Food and energy blockades, once again, confirmed that Russia is not as omnipotent as what was made to look like on the federal TV channels. Darkness on the peninsula made even hard-core supporters of the “Russian World” think about what will happen to them.

It is very difficult for a man to recognise his own mistakes, it is always better to blame someone else for them. The role of the scapegoat was given to Ukraine. Why did it turn the light of? Why do the delicious products no longer come from Kherson? Why should we pay loans that we took from our former homeland? These questions increasingly appear on the lips of local residents. But there is no one to answer them. The local separatists’ authorities keep repeating Kremlin’s propaganda “You must be patient”.

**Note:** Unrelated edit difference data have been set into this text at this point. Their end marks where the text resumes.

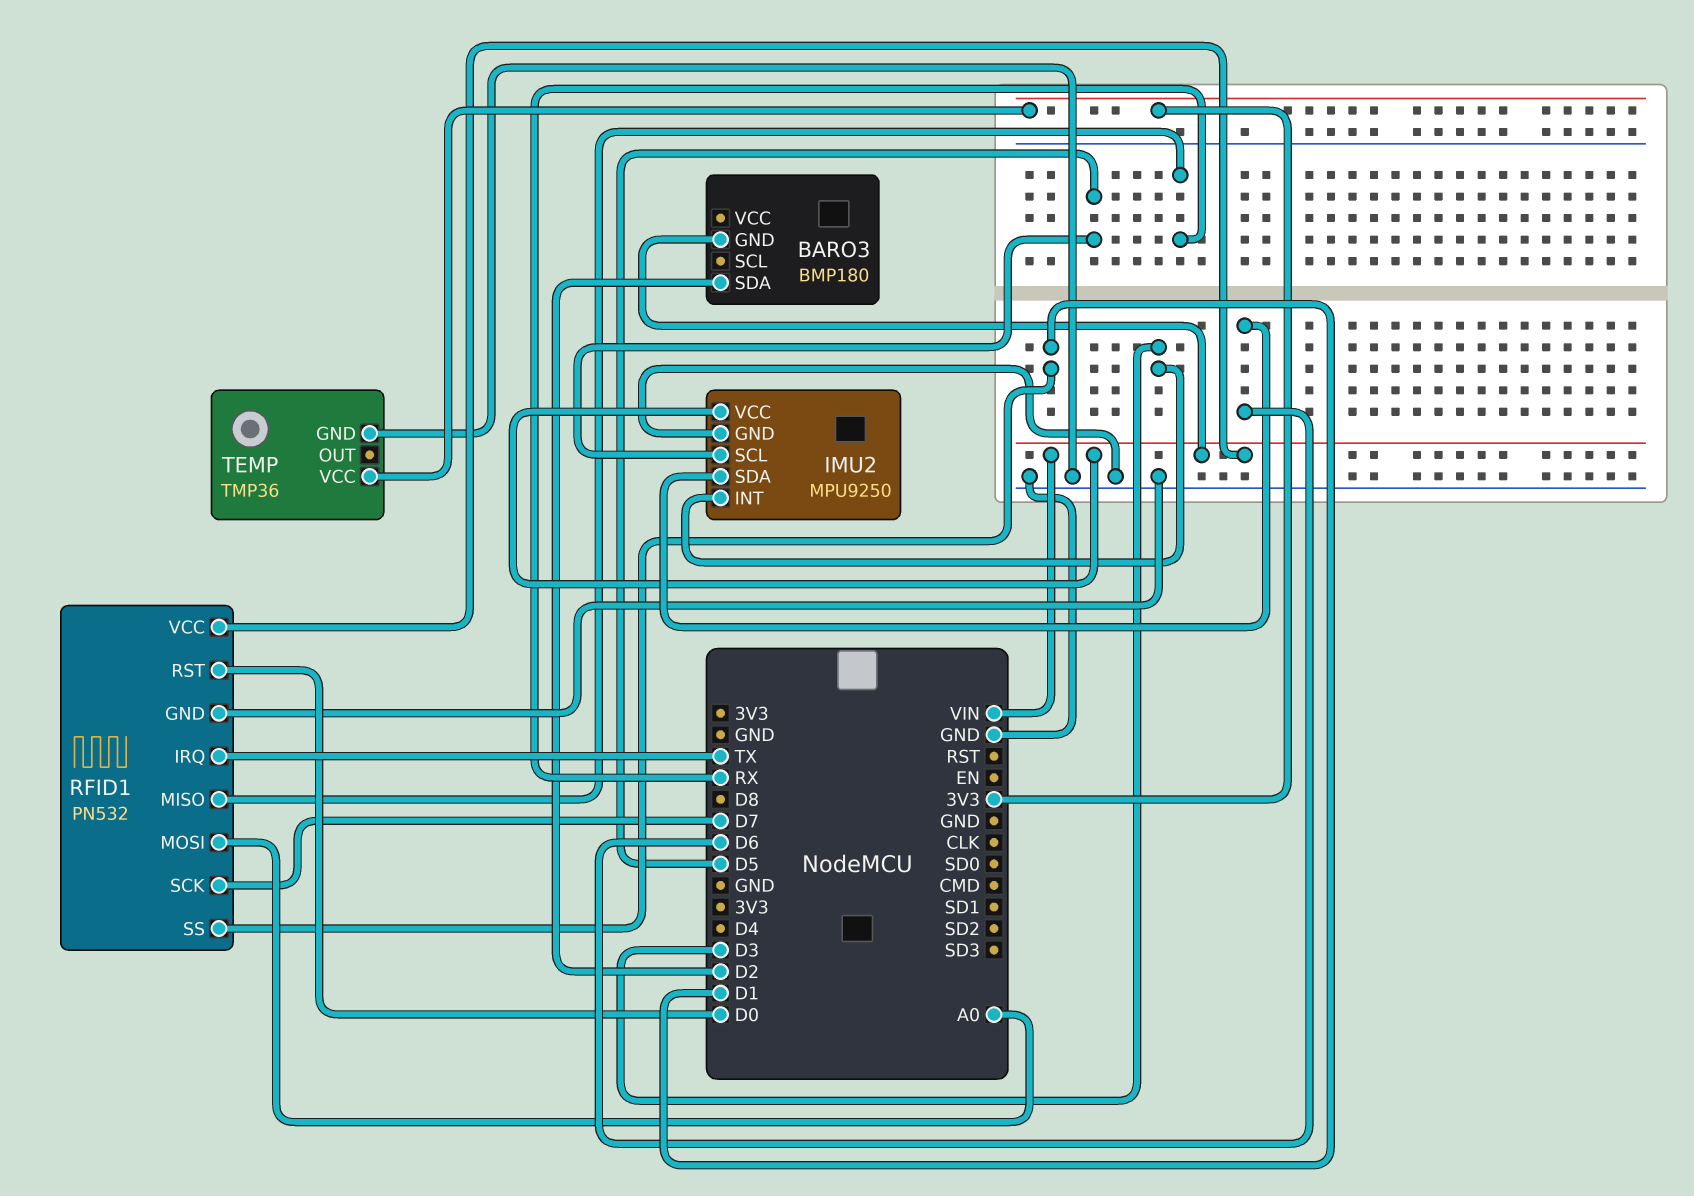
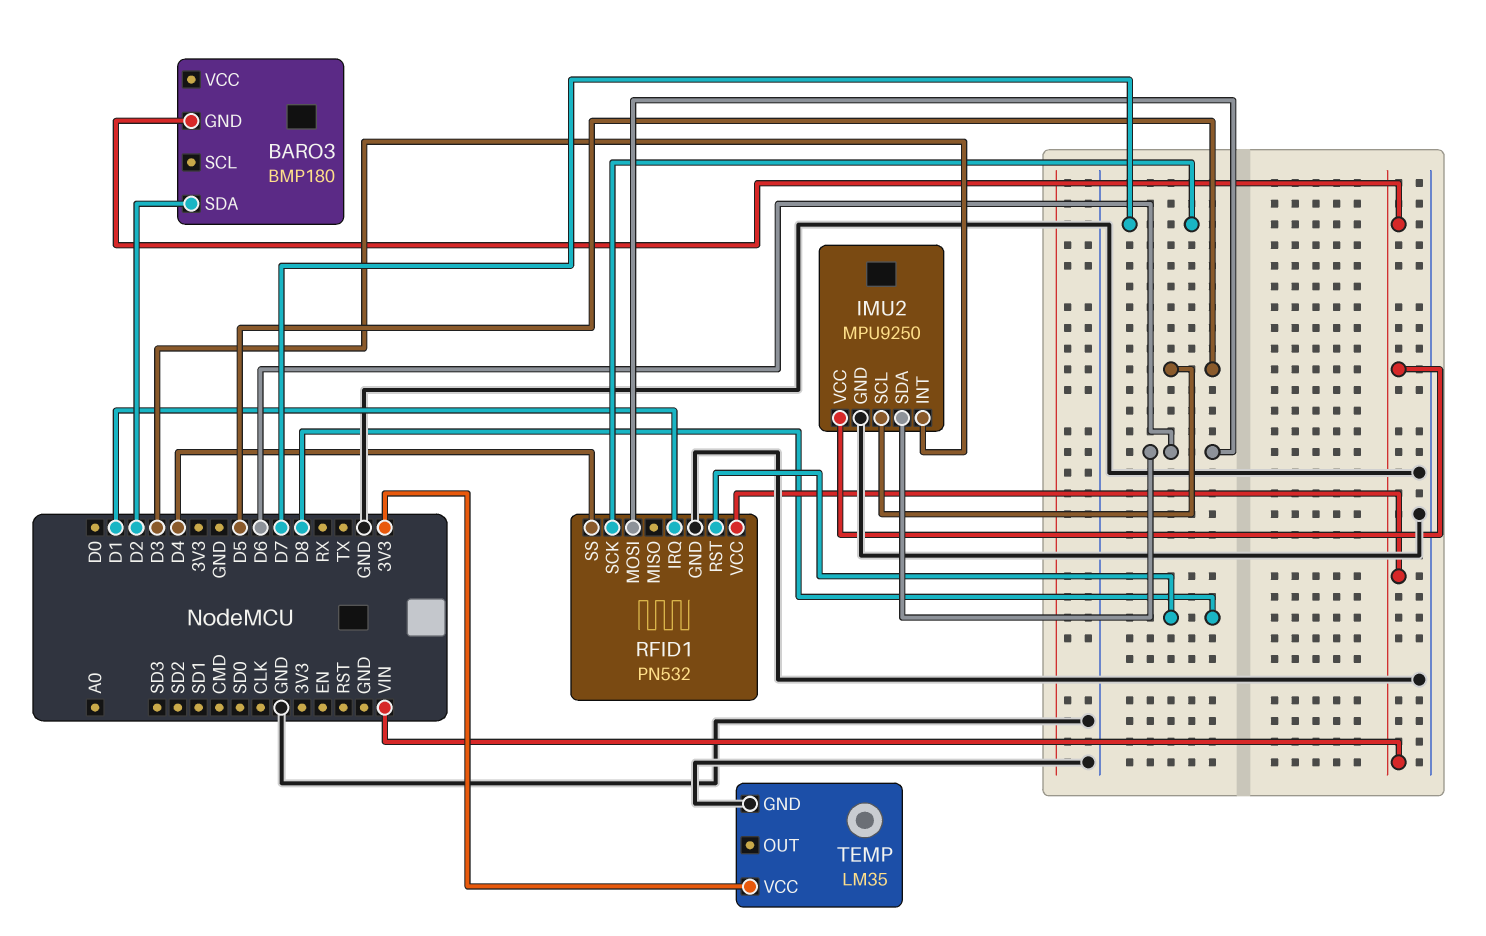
RFID1 pin IRQ: TX -> D1
RFID1 pin MISO: RX -> none
RFID1 pin MOSI: A0 -> D6
RFID1 pin RST: D0 -> D8
RFID1 pin SS: D1 -> D4
TEMP: TMP36 -> LM35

However, these people are not trained to endure. Yes, objectively speaking, they are accustomed to bad Ukrainian roads, corruption with the government and a number of other problems. Yet, there is freedom in Ukraine: freedom of thought, freedom of speech, freedom of a democratic European choice.

Today touristic Crimea is gradually becoming a strict regime colony, where the king is generously handing out electricity generators to the people and where on cities’ main squares pseudo-holidays are being celebrated in order to express gratitude to the “generous” Putin.

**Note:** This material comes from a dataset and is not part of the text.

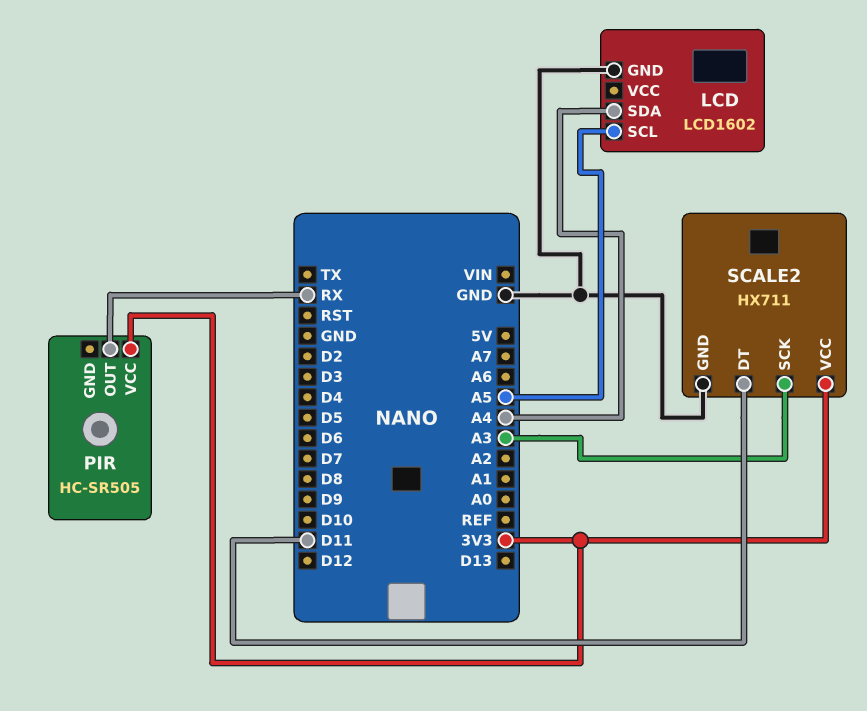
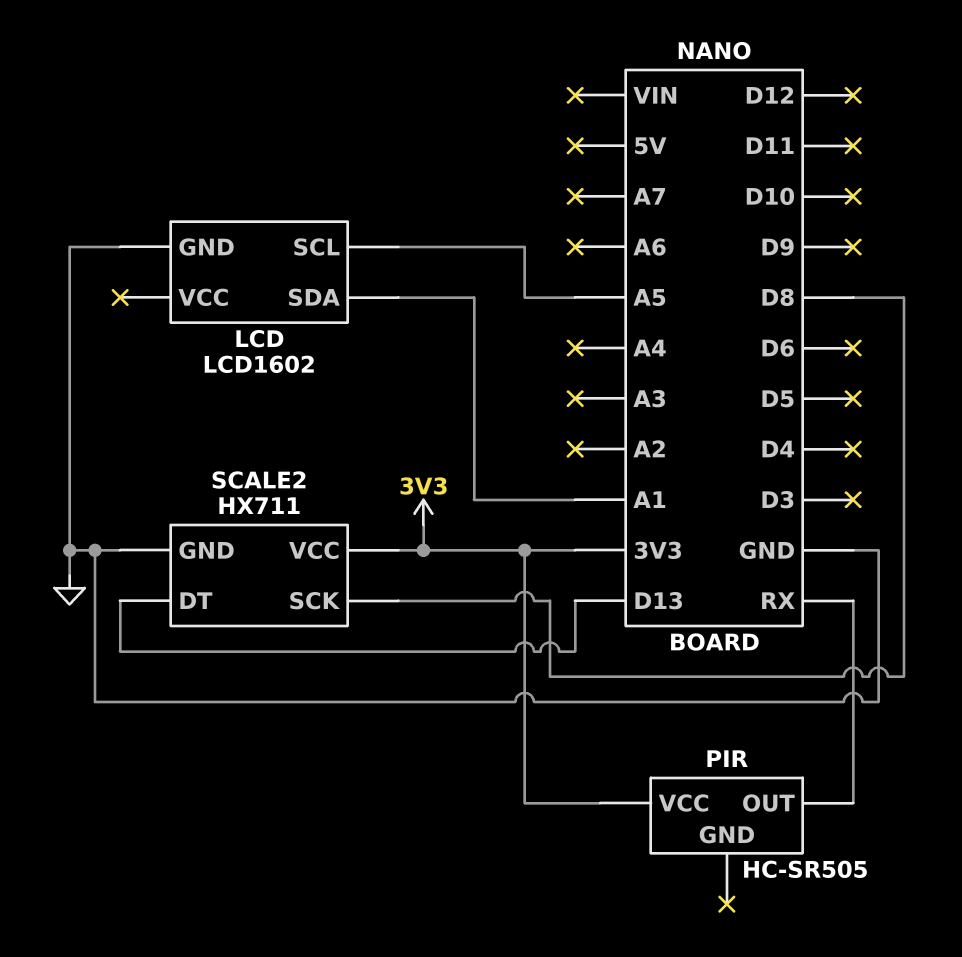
LCD pin SDA: A4 -> A1
SCALE2 pin DT: D11 -> D13
SCALE2 pin SCK: A3 -> D8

Russia is destroying the Ukrainian Crimea gradually and relentlessly. The collapse of the natural wonders “Silver Fountain Jets” and a threat of collapse of “The Swallow’s Nest” are in some way symbolic of the decline of the pearl of the South.

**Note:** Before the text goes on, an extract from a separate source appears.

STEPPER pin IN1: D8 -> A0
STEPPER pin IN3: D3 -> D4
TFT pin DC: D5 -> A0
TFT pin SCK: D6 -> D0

It turned out that the Russians themselves were not ready to Crimea’s return. The euphoria of the “return to the historic homeland” is over. Together with the hangover, came the realisation that you have to pay for the pleasure out of the federal budget, out of your civil servants’ salaries. The chief ideologist of Russian propaganda, Alexander Dugin, already suggested that the Crimeans were ungrateful for the gift of fate – unification with Russia.

“Look here: “Russian world” saved Sevastopol and returned it to the homeland without any victims. What about Sevastopol? Former people of Sevastopol would say that they do not need help, instead the resources should be used to restore “Novorossia” [New Russia], develop the empire, and destroy enemies of Russia. But no one said this. And their [people in Crimea] rhetoric is different. It is almost as if Russia now owes something to them. They are not willing to be patient. They were living under Western puppets having nothing. The infrastructure of the Black Sea Fleet was surrounded by the landfill and the ruins of the city’s former greatness. But now, they began to complain about the problem with the roads… Russia was doing fine and was the greatest for millennia without “good roads”. Did you already rebuild all the temples? No, not only in Sevastopol; there is also “Novorossia”. There are fragments of the empire, which must be collected. What are you doing for this? You are speaking against the authority? Under Kyiv’s authority you lived in poverty, yet you tolerated it, and here suddenly you want wealth? The existential meaning of a true Russian man is different. He should think first and foremost about the empire and his Christian soul” – believes Dugіn.

When occupying the territory, the aggressor did not realise that Ukraine was teaching people how to live differently. Ukraine taught freedom. This word, so strange to the occupant’s ear, is what the Russian aggressors will never understand.

Most people on the peninsula are aware that the talk about the great empire will not help to fill the city’s promenades with tourists, and networks with electricity. Therefore, the return of Crimea to Ukraine is only a matter of time. The protests in Yalta and other Crimean towns and yellow-blue flags on the streets are the best proof that this time is closer than we think.